__Instructions to follow__.
Write the next part of the text describing the Python crawler and search engine assignment, starting right after its final sentence.

__Text shown__.
Given a previously constructed index, this command it will find pages that contain at least one of the terms "cookie" and "monster" (not necessarily next to each other). It will rank the pages by the total number of occurrences of the search terms in the page and print the ranked list as follows:

   http://www.somesite.com/somefolder/otherpage.htm 15
http://www.somesite.com/somefolder/somepage.htm 8
http://www.somesite.com/somefolder/thirdpage.htm 3
 

1. Reading Web pages

To read a web page, crawl.py should import the urllib2 package. You can then get an object representing the content of the page with the Pyton statement "page = urllib2.urlopen(url)", and you can iterate through its lines of text with a for loop like "for line in page:"

All URLs must be fully specified, like the ones in our example. "www.somesite.com" isn't enough -- it must be "http://www.somesite.com". This is only a problem for you when providing the root URL for the engine. We will assume that the other webpages' links are all fully specified (though in a real search engine we'd want to be able to handle incomplete or relative URLs).

__Data extract__.
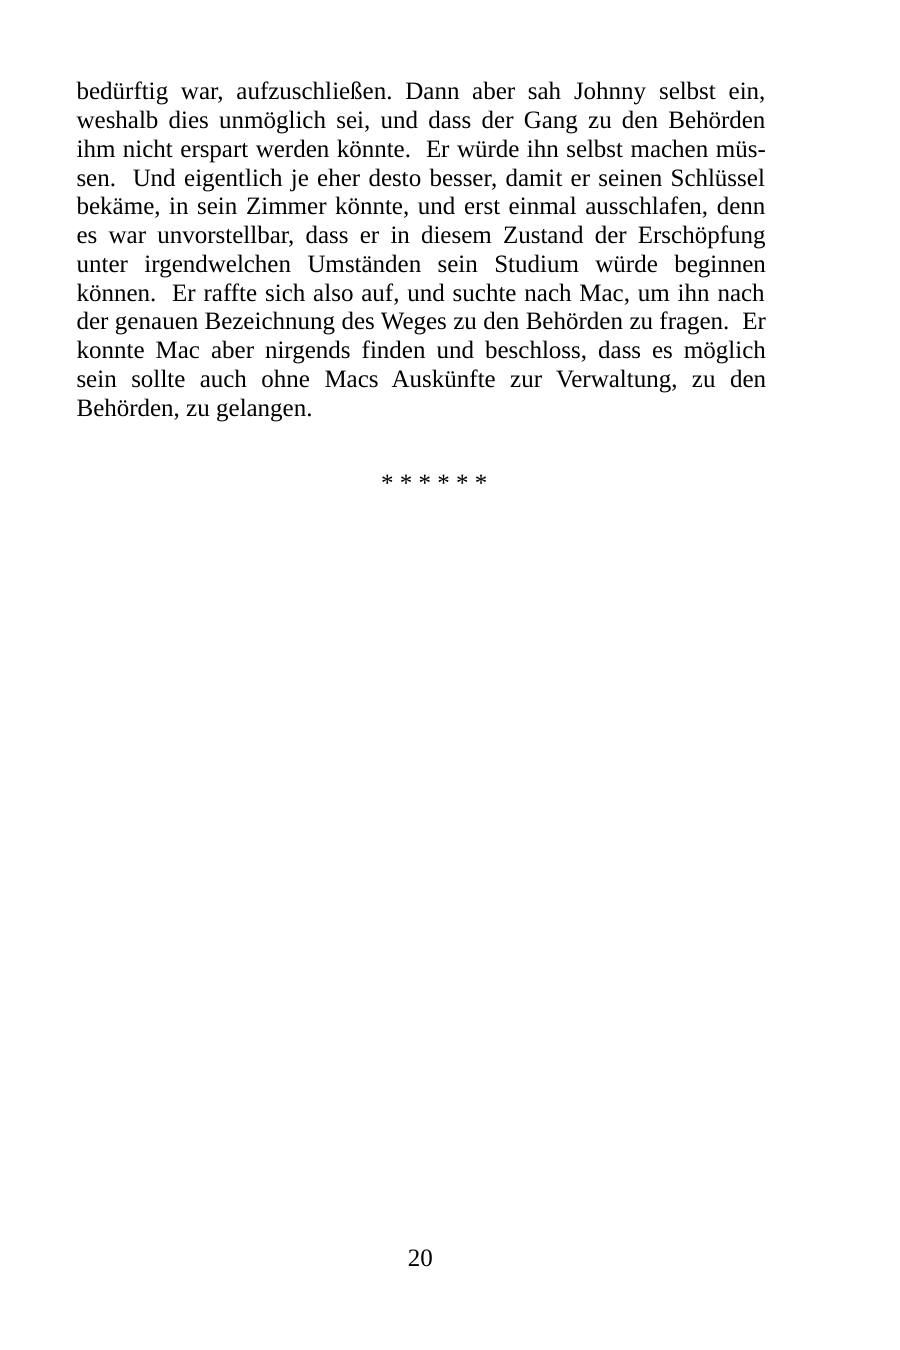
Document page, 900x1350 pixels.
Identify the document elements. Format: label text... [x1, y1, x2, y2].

text bedürftig war, aufzuschließen. Dann aber sah Johnny selbst ein, weshalb dies unmöglich sei, und dass der Gang zu den Behörden ihm nicht erspart werden könnte. Er würde ihn selbst machen müs-sen. Und eigentlich je eher desto besser, damit er seinen Schlüssel bekäme, in sein Zimmer könnte, und erst einmal ausschlafen, denn es war unvorstellbar, dass er in diesem Zustand der Erschöpfung unter irgendwelchen Umständen sein Studium würde beginnen können. Er raffte sich also auf, und suchte nach Mac, um ihn nach der genauen Bezeichnung des Weges zu den Behörden zu fragen. Er konnte Mac aber nirgends finden und beschloss, dass es möglich sein sollte auch ohne Macs Auskünfte zur Verwaltung, zu den Behörden, zu gelangen. [76, 76, 766, 421]
text * * * * * * [76, 468, 766, 497]
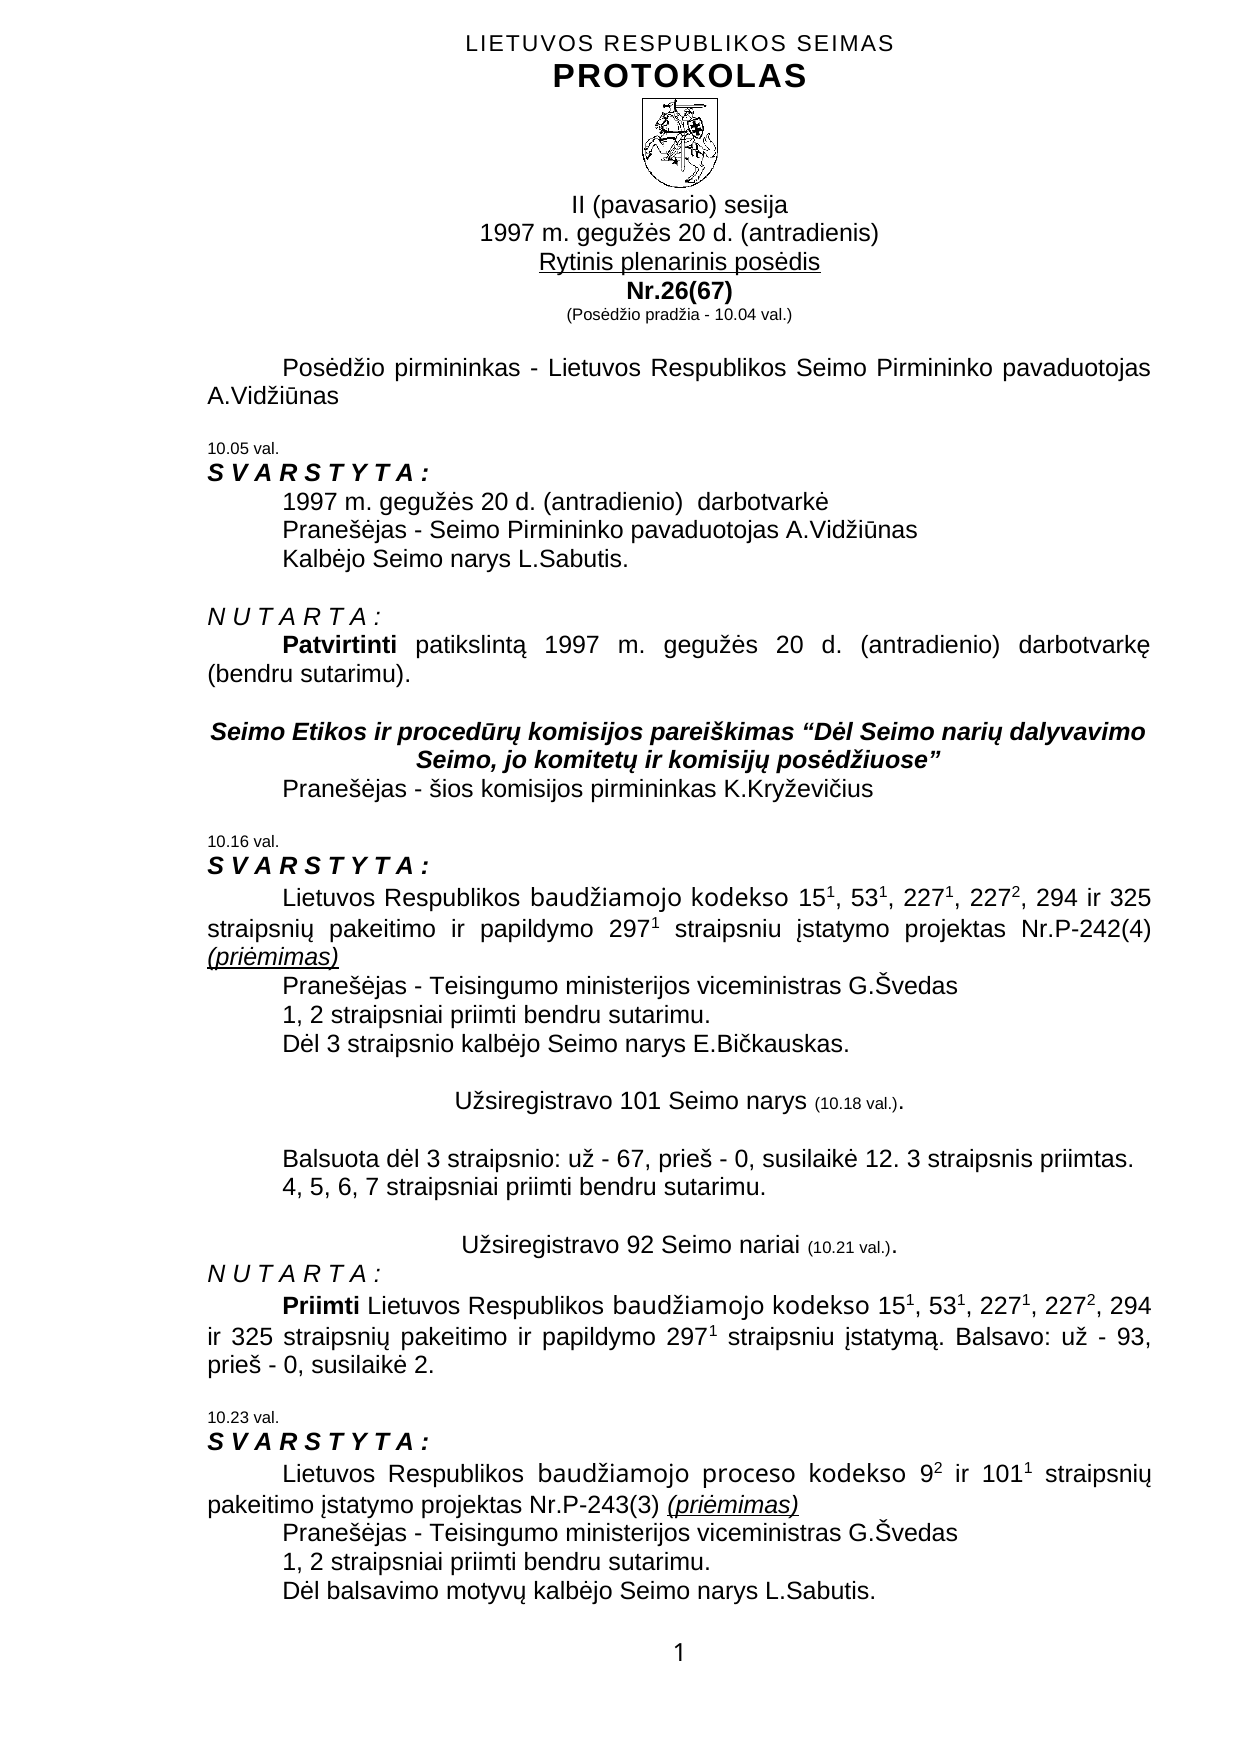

__Output of the exercise__.
2. Extracting links from Web pages

To extract links from the webpages, look for text that matches the pattern href="urlGoesHere" . You must see the string href=" , and grab all the text from that point to the next quotation mark. Be careful when writing a regular expression to match it, because matching is normally greedy. That is, if you saw the string

href="This is a URL" But this is not href="And this is"

you might do a greedy match, and get everything from the first quote mark up through the last quote mark as your URL -- this would be

This is a URL" But this is not href="And this is

We don't want that, so you must override the greedy behavior of the regular expression engine. The star (*) will match as much text as it possibly can while still matching the expression (this is the greedy approach), but the star-question-mark (*?) will match the minimal amount of text it can. You will need the *? to make your regular expression work.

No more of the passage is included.